Compartmental regulations are all well and good, but the one thing that is beyond regulation is the final product.  For example, one knows the makeup and ingredients of a single shot of Patron gold tequila, and likewise any other individual liquors; such can be measured, quantified, inspected.  But when that tequila is mixed with other known quantities of vodka, gin, rum and triple sec, the result is a drastically different mixture whose effect on the imbiber is far more potent and dangerous than that of a single shot of any of the above-named.  The combination and the effect cannot be measured, anticipated, quantified, regulated.  And like the morning-after effects of Long Island Iced Tea, the loaded to maximum capacity, maximum length, maximum width commercial vehicle, that sets out on the road in the early pre-dawn hours, with an operator who has not slept in 48 hours is a potentially lethal, unable to be regulated until it is to late menace to our highways with every RPM.

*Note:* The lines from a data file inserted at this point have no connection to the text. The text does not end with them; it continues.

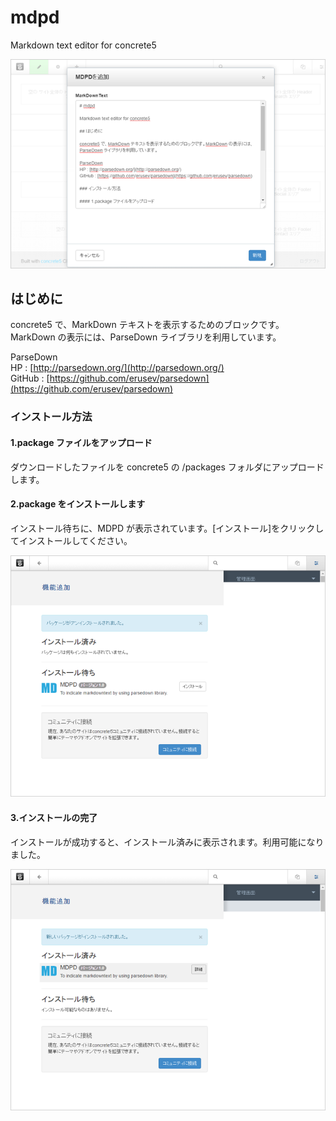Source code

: # mdpd

Markdown text editor for concrete5

![SS1](docs/ss0010.png)

## はじめに

concrete5 で、MarkDown テキストを表示するためのブロックです。MarkDown の表示には、ParseDown ライブラリを利用しています。

ParseDown  
HP : [http://parsedown.org/](http://parsedown.org/)  
GitHub : [https://github.com/erusev/parsedown](https://github.com/erusev/parsedown)  

### インストール方法

#### 1.package ファイルをアップロード

ダウンロードしたファイルを concrete5 の /packages フォルダにアップロードします。

#### 2.package をインストールします

インストール待ちに、MDPD が表示されています。[インストール]をクリックしてインストールしてください。

![SS1](docs/ss0020.png)

#### 3.インストールの完了

インストールが成功すると、インストール済みに表示されます。利用可能になりました。

![SS2](docs/ss0030.png)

As it currently stands, the maximum weight of a commercial vehicle is 80,000 pounds.  At an average highway speed of 60 mph (I am, at 70 plus mph on the interstate, routinely passed), it neither takes an expert in physics to understand the damage this could, and does, cause, nor to envision how difficult it would be for an operator (even a well-rested, fresh operator) to stay in control of such a beast.  However, knowing this is the case, there are efforts underway to convince federal lawmakers to increase the maximum weight to 97,000 pounds. Can you imagine any scenario in which a nearly 50 ton vehicle going 70 plus mph would not be a juggernaut of destruction?

When will senseless and preventable deaths at the hands of overloaded tractor trailers dwindle … when companies put public safety before private gain.